- **PROMPT**
Search the records for the word "Ratgeber" and copy every line in which it occurs.

Page-level text extractions
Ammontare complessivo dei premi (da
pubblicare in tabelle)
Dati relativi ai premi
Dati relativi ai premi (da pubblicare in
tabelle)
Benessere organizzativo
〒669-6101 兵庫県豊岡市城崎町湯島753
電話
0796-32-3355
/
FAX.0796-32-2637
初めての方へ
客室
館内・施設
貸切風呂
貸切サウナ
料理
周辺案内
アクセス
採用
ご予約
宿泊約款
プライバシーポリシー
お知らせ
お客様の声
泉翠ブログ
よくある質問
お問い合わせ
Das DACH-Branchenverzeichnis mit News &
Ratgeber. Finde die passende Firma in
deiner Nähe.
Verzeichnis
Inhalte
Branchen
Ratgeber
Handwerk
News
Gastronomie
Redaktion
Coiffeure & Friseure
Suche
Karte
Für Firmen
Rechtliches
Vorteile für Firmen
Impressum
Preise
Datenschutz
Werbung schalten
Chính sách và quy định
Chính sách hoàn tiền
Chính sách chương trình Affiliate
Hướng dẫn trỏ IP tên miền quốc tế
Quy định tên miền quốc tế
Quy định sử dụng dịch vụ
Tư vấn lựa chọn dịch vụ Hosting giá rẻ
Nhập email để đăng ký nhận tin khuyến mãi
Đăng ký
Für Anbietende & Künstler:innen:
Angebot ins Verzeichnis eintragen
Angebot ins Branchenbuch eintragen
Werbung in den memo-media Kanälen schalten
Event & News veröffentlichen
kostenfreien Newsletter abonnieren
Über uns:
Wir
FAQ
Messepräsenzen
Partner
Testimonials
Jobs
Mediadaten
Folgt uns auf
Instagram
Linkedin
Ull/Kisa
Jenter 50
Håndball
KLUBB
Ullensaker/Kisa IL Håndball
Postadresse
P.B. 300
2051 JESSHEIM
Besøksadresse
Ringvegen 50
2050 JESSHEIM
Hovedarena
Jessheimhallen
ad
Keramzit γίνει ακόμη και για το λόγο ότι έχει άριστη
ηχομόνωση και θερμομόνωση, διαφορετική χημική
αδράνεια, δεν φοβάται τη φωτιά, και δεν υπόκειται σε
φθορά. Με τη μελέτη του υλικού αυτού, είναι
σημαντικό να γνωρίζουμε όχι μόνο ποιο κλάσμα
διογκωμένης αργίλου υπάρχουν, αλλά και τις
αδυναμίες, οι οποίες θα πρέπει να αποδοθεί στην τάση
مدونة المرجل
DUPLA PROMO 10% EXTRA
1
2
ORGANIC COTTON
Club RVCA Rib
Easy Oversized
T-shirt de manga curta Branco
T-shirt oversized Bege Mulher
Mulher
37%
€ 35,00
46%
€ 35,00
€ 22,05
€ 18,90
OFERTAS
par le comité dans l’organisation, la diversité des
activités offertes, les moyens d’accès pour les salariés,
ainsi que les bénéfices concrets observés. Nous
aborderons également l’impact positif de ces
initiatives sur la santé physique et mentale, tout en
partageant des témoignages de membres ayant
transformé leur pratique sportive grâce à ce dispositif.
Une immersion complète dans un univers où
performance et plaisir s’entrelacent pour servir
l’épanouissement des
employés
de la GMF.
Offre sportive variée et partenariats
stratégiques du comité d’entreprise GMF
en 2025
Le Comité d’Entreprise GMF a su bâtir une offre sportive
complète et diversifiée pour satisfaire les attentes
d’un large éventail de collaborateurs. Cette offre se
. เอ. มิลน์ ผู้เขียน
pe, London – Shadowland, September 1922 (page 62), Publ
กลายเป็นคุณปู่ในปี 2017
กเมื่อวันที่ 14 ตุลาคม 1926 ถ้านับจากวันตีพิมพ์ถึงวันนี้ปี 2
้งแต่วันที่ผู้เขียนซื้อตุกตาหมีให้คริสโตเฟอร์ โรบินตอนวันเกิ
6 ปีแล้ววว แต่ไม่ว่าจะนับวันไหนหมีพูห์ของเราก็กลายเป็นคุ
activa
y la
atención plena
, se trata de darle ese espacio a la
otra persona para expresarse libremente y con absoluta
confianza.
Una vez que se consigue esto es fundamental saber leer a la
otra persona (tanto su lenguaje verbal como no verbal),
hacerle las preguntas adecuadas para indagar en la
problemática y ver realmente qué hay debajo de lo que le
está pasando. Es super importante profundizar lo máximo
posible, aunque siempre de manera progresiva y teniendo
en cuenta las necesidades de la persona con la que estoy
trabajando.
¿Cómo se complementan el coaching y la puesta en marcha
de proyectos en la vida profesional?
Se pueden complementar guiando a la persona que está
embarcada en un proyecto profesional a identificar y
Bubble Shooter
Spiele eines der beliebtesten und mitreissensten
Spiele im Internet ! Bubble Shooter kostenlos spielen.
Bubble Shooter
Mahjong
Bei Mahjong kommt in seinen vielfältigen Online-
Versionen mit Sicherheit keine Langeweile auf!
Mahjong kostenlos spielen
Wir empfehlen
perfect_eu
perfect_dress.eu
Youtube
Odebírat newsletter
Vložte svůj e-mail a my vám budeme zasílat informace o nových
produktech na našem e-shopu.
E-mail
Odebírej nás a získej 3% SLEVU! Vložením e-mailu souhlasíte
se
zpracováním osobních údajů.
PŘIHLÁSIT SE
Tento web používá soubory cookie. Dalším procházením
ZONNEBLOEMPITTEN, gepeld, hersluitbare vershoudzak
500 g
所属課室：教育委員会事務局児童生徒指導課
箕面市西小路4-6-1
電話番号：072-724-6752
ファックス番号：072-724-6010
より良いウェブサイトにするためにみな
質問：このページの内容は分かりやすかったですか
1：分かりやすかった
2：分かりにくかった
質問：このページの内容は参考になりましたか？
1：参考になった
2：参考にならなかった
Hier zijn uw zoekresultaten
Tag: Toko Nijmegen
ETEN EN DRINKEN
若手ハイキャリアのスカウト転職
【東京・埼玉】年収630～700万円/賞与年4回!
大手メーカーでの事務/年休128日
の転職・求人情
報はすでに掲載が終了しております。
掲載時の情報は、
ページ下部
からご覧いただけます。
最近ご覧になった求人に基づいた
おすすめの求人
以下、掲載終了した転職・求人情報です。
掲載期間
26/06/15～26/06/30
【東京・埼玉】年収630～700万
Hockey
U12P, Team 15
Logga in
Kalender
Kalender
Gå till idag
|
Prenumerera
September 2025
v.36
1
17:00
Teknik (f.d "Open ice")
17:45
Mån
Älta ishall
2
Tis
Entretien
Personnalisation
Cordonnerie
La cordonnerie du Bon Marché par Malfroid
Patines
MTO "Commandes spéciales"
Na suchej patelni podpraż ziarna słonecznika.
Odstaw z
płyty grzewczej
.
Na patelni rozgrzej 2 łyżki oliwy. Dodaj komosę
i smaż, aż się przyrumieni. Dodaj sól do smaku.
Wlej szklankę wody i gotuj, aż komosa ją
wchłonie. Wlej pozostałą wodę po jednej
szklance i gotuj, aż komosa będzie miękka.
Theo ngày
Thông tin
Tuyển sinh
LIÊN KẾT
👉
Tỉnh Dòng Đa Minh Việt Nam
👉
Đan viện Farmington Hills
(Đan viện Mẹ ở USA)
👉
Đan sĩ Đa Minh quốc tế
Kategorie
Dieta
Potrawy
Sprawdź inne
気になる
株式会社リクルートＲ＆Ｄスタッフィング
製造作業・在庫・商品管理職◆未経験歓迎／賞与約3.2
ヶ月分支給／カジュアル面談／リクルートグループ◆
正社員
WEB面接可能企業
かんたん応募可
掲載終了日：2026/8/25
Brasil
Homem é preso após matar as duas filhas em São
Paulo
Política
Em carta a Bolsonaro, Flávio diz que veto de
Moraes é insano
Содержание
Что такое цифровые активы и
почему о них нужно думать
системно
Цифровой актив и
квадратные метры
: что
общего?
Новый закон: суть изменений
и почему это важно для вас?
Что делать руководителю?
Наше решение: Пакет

- **TASK OUTPUT**
Ratgeber. Finde die passende Firma in
Ratgeber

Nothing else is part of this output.